With European equities falling by almost 3% on the first day of trading in May 2020, it looked like the pandemic induced sell-off in global stock markets was poised to continue as we entered the second quarter of the year. The recovery in markets witnessed since the middle of March was called into question as Donald Trump predicted the severe impact the virus could have on the world’s largest economy with a forecast of as many as 204,000 deaths, suggesting the financial fallout from the pandemic could be as acute as witnessed in other hotspots such as Italy, Spain and the UK. But the sell-off wasn’t to last, particularly when several nations reported a declining trend in the numbers of reported new cases as well as fatalities, and countries such as Denmark and Austria even started easing the previously imposed restrictions. Unfortunately, neither macro nor micro economic data provided any immediate fundamental evidence for the resurgence in stocks. If anything, the situation became less clear as numerous companies either profit warned, withdraw guidance or withdrew dividend, and in many cases all three.
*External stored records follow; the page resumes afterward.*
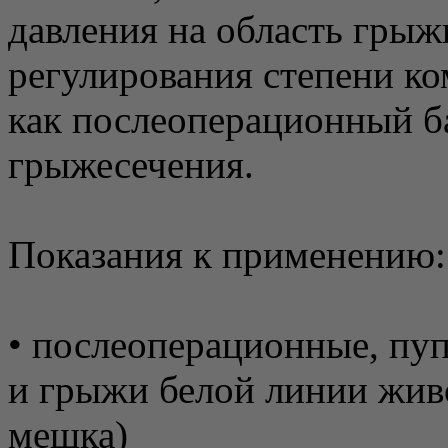
давления на область грыж
регулирования степени к
как послеоперационный б
грыжесечения.
Показания к применению:
• послеоперационные, пу
и грыжи белой линии жив
мешка)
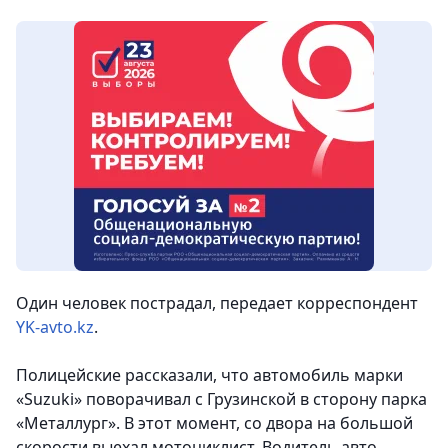
Один человек пострадал, передает корреспондент
YK-avto.kz
.
Полицейские рассказали, что автомобиль марки
«Suzuki» поворачивал с Грузинской в сторону парка
«Металлург». В этот момент, со двора на большой
скорости выехал мотоциклист. Водитель авто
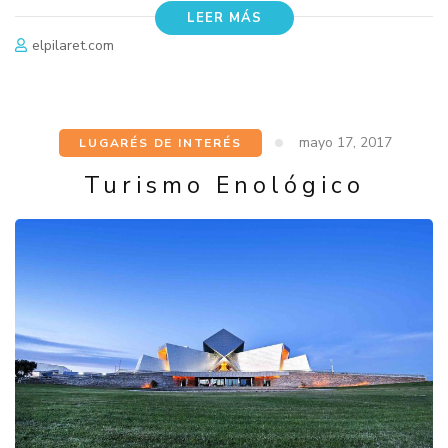
LEER MÁS
elpilaret.com
mayo 17, 2017
LUGARÉS DE INTERÉS
Turismo Enológico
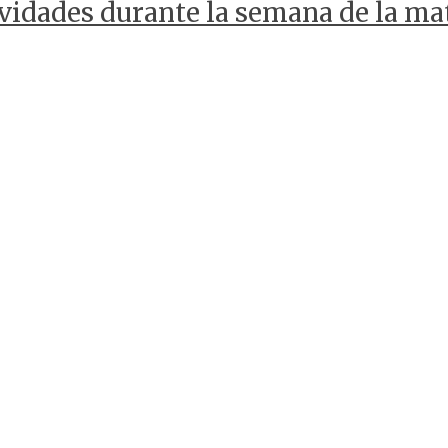
ividades durante la semana de la ma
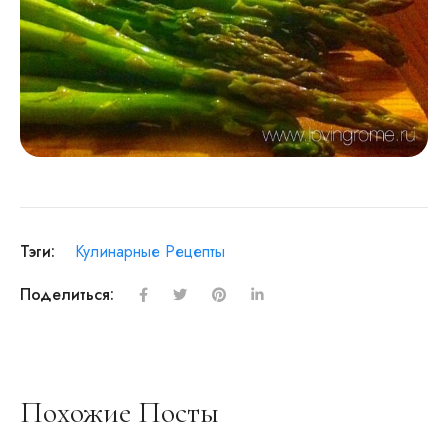
Тэги:
Кулинарные Рецепты
Поделиться:
Похожие Посты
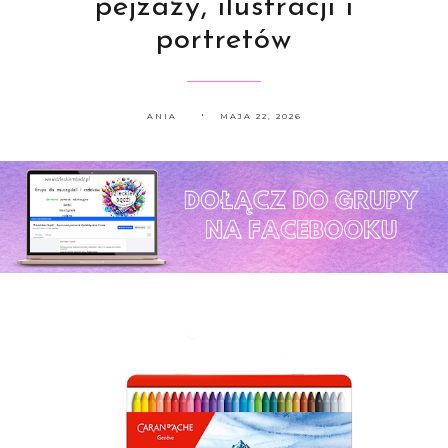
pejzaży, ilustracji i
portretów
ANIA
MAJA 22, 2026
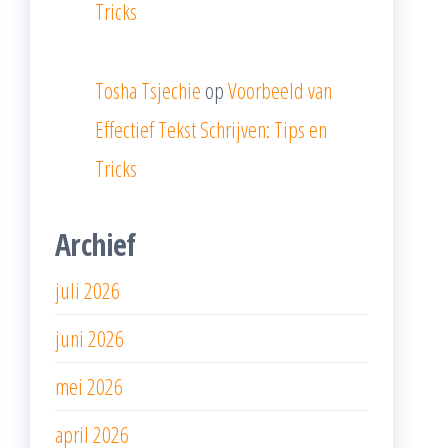
Tricks
Tosha Tsjechie
op
Voorbeeld van
Effectief Tekst Schrijven: Tips en
Tricks
Archief
juli 2026
juni 2026
mei 2026
april 2026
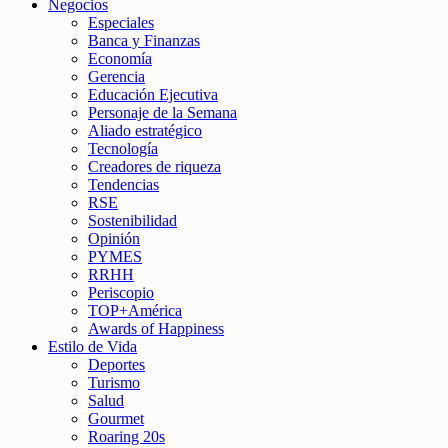
Negocios
Especiales
Banca y Finanzas
Economía
Gerencia
Educación Ejecutiva
Personaje de la Semana
Aliado estratégico
Tecnología
Creadores de riqueza
Tendencias
RSE
Sostenibilidad
Opinión
PYMES
RRHH
Periscopio
TOP+América
Awards of Happiness
Estilo de Vida
Deportes
Turismo
Salud
Gourmet
Roaring 20s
In more straightforward times actions such as withdrawing dividends and earnings guidance would likely have been met with severe share price declines but as the practice became viewed as precautionary and common place the impact was often mild or even positive where interpreted as strategically sound.
Despite the lack of company guidance there is still no doubt that 2020 will be a year where company earnings will fall dramatically, however, should the pandemic not worsen, the second quarter may prove to be the trough provided that central bank action is sufficient to help economies rebound strongly when restrictions start to be lifted. Unfortunately, the European authorities have so far not been on the front foot as far as this is concerned and their pronouncements over the period were met with a lukewarm response.
Although good news remains sporadic, and economic growth will get considerably worse before any hope of a recovery, stock markets, as discounting mechanisms, do not appear to be focusing on such short-term news-flow and have turned to hopes of a recovery. The danger is that the forecast period proves to be too long and the recovery is too slow or fails to materialise.